* Task goal *
Rewrite the records from the line with "Rendered at 1500 by 1123 pixels." to the line with "text_box Supervised neural", changing "bounding box" to "enclosing box" and leaving everything else as it is. Give back only those lines.

* Data listing *
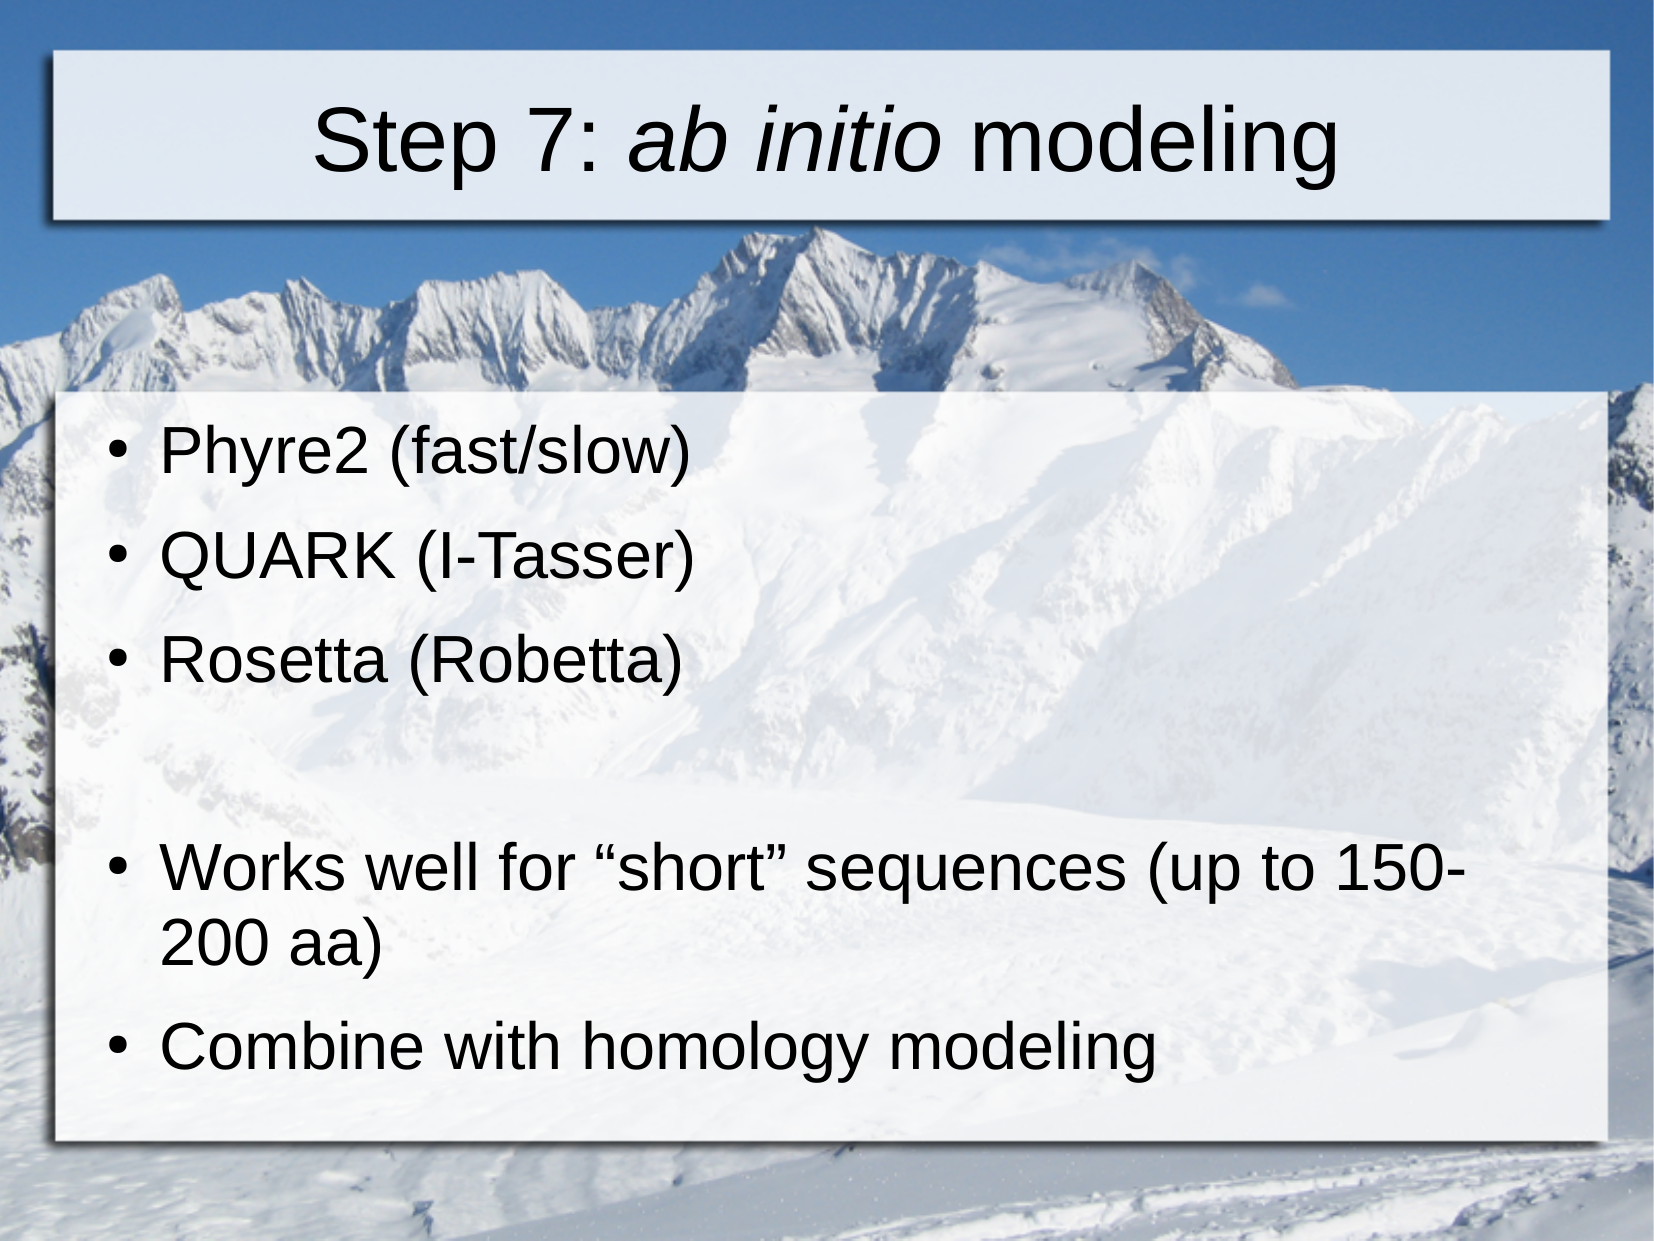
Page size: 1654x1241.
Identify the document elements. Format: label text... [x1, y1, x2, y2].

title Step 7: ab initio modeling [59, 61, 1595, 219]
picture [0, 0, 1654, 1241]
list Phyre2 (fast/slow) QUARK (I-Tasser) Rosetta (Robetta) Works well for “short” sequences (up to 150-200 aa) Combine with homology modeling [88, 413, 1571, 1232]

---

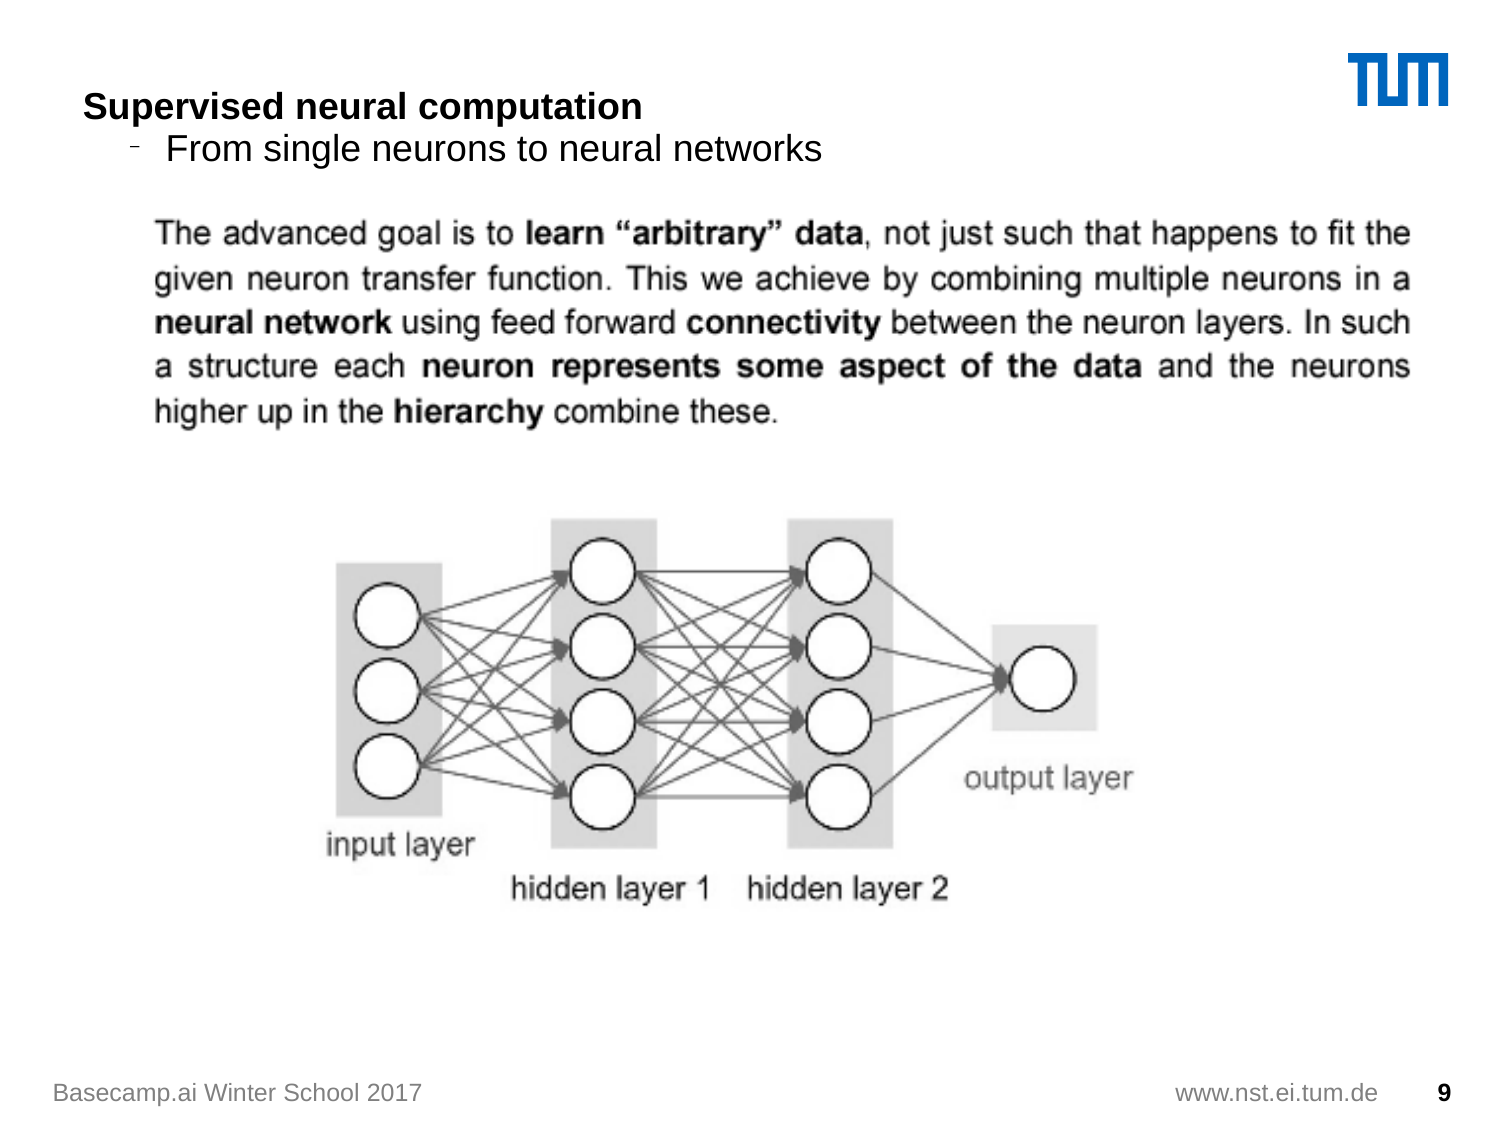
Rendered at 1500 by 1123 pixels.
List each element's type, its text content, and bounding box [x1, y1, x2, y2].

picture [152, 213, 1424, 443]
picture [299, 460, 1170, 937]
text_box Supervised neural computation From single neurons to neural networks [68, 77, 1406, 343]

* Expected output *
Rendered at 1500 by 1123 pixels.
List each element's type, its text content, and enclosing box [x1, y1, x2, y2].

picture [152, 213, 1424, 443]
picture [299, 460, 1170, 937]
text_box Supervised neural computation From single neurons to neural networks [68, 77, 1406, 343]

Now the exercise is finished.